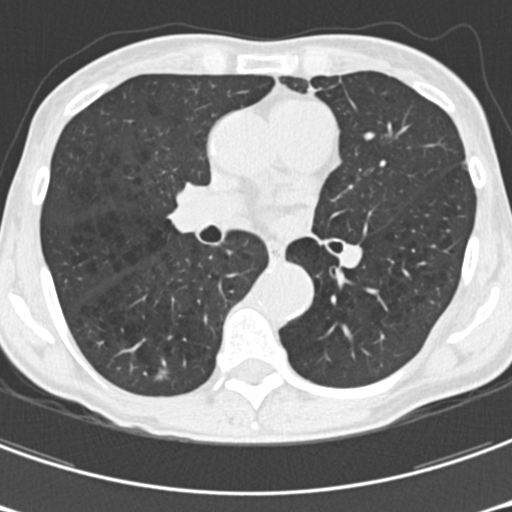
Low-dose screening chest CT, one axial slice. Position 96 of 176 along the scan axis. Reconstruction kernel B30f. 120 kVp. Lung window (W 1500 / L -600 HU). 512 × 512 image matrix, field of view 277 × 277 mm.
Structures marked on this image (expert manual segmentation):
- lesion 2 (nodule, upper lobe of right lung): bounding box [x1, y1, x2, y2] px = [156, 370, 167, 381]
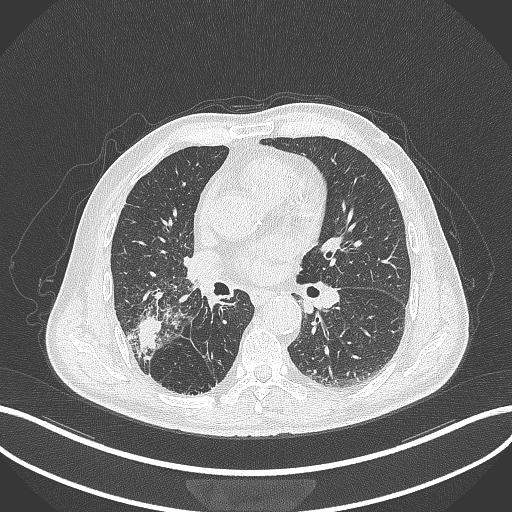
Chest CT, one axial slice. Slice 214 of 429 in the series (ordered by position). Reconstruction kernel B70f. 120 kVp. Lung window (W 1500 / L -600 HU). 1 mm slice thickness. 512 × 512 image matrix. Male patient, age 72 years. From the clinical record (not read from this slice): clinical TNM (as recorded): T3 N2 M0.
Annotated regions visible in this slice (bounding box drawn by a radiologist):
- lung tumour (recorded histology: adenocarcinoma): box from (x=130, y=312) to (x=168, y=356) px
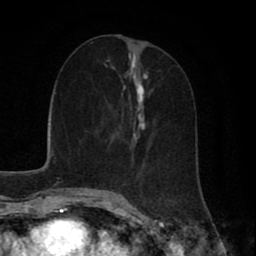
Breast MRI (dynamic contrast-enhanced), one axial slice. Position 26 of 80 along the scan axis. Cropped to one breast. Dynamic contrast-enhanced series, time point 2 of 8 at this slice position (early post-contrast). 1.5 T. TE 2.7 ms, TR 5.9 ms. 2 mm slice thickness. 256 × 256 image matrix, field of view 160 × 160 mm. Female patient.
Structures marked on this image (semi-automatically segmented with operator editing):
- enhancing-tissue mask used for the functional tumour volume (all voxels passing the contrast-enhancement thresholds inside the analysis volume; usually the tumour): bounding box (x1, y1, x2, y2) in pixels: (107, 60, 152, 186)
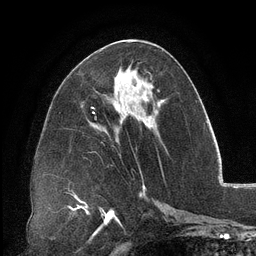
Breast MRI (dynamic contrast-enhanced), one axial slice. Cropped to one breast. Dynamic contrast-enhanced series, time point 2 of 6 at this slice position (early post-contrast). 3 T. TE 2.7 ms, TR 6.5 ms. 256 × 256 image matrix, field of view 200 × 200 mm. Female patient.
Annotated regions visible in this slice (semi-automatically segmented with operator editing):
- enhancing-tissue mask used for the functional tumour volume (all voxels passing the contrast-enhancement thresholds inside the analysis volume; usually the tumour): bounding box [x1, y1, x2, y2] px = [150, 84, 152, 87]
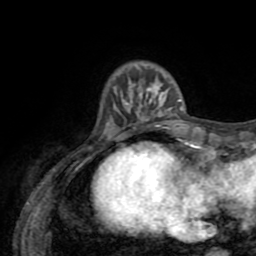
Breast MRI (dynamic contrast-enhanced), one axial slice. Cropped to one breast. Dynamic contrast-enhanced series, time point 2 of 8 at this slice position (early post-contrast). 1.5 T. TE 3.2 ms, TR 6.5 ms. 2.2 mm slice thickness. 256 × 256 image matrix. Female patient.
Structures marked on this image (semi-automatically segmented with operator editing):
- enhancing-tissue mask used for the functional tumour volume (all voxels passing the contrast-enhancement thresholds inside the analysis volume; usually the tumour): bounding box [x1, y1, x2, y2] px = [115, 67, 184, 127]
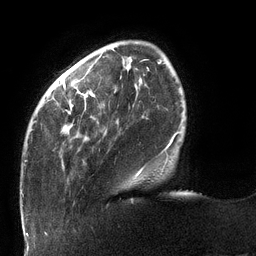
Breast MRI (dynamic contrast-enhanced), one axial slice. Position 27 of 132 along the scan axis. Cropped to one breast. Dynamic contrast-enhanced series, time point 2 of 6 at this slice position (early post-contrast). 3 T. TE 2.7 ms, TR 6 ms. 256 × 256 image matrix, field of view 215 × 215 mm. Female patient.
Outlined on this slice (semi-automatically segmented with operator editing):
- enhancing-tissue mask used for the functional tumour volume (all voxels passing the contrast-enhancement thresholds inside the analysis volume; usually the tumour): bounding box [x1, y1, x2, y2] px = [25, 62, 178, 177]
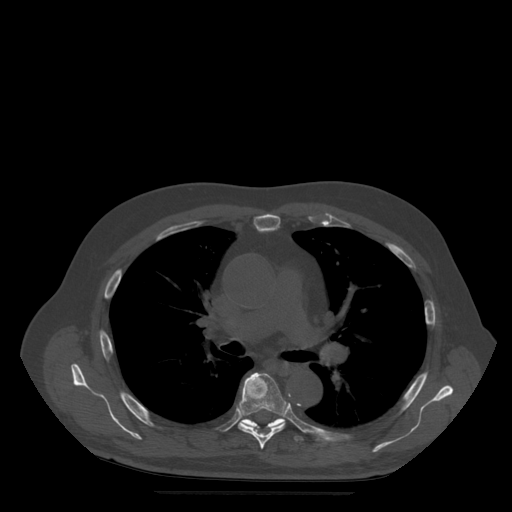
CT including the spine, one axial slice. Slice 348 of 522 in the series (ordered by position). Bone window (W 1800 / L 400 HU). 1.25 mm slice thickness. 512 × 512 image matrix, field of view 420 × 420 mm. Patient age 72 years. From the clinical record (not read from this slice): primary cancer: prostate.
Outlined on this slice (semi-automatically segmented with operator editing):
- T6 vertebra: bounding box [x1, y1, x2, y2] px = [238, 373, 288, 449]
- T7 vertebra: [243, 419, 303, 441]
--
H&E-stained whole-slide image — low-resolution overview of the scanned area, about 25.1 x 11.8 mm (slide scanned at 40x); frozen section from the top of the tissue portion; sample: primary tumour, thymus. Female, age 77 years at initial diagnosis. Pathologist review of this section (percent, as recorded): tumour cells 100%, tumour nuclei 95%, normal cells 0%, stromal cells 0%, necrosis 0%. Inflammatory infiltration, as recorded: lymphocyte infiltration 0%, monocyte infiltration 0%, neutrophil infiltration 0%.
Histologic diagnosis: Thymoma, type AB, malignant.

(WORK TO BE COMPLETED):
The range runs from the line above containing "matrix. Female patient." to the line containing "67, 184, 127]", inclusive. Restate those lines word for word and no others.

(WRITTEN REPLY):
Breast MRI (dynamic contrast-enhanced), one axial slice. Cropped to one breast. Dynamic contrast-enhanced series, time point 2 of 8 at this slice position (early post-contrast). 1.5 T. TE 3.2 ms, TR 6.5 ms. 2.2 mm slice thickness. 256 × 256 image matrix. Female patient.
Structures marked on this image (semi-automatically segmented with operator editing):
- enhancing-tissue mask used for the functional tumour volume (all voxels passing the contrast-enhancement thresholds inside the analysis volume; usually the tumour): bounding box [x1, y1, x2, y2] px = [115, 67, 184, 127]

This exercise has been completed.